- [Task goal] In the forum thread about the missing pigeon, what color was the pigeon's band, and which leg was it on?

──────── Extracted text ────────

# Missing Buddy



## dbartolo (Nov 17, 2010)

Fell in love with a pigeon that took shelter in my garage on September 21,2010. He had a blue band, on his left leg. I bought him a coop, food, and spent hours with him. However, in the two months that he was with me I could never get the numbers off the band. He would take a flight, sometimes daily. He was always back within 5 minutes. I let him out on September 16, 2010. He has been gone now for 3 days. Is there any possibility that he may return? Or is it more likely that he has found his way home, or met with his demise? My heart is broken, and I can't stop looking for him. The pain of him being gone is unbearable. There is no closure. He was the light in my day. Can someone help?


----------



## Msfreebird (Sep 23, 2007)

dbartolo said:


> Fell in love with a pigeon that took shelter in my garage on September 21,2010. He had a blue band, on his left leg. I bought him a coop, food, and spent hours with him. However, in the two months that he was with me I could never get the numbers off the band. He would take a flight, sometimes daily. He was always back within 5 minutes. I let him out on September 16, 2010. He has been gone now for 3 days. Is there any possibility that he may return? Or is it more likely that he has found his way home, or met with his demise? My heart is broken, and I can't stop looking for him. The pain of him being gone is unbearable. There is no closure. He was the light in my day. Can someone help?


Welcome to Pigeon talk and thank you for caring for this lost little guy/girl.

──────── Material provided ────────

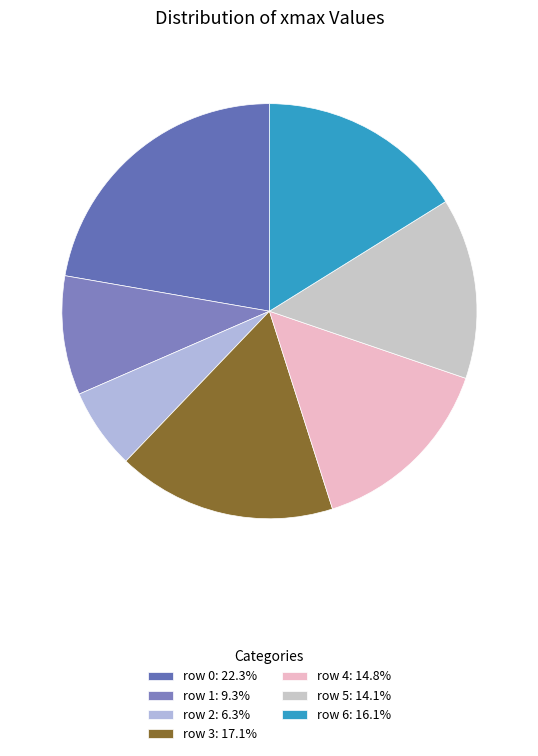

The row 5 slice represents 14% of the pie. True or false?

True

────────

- [Exercise solution] The band was blue and was on his left leg.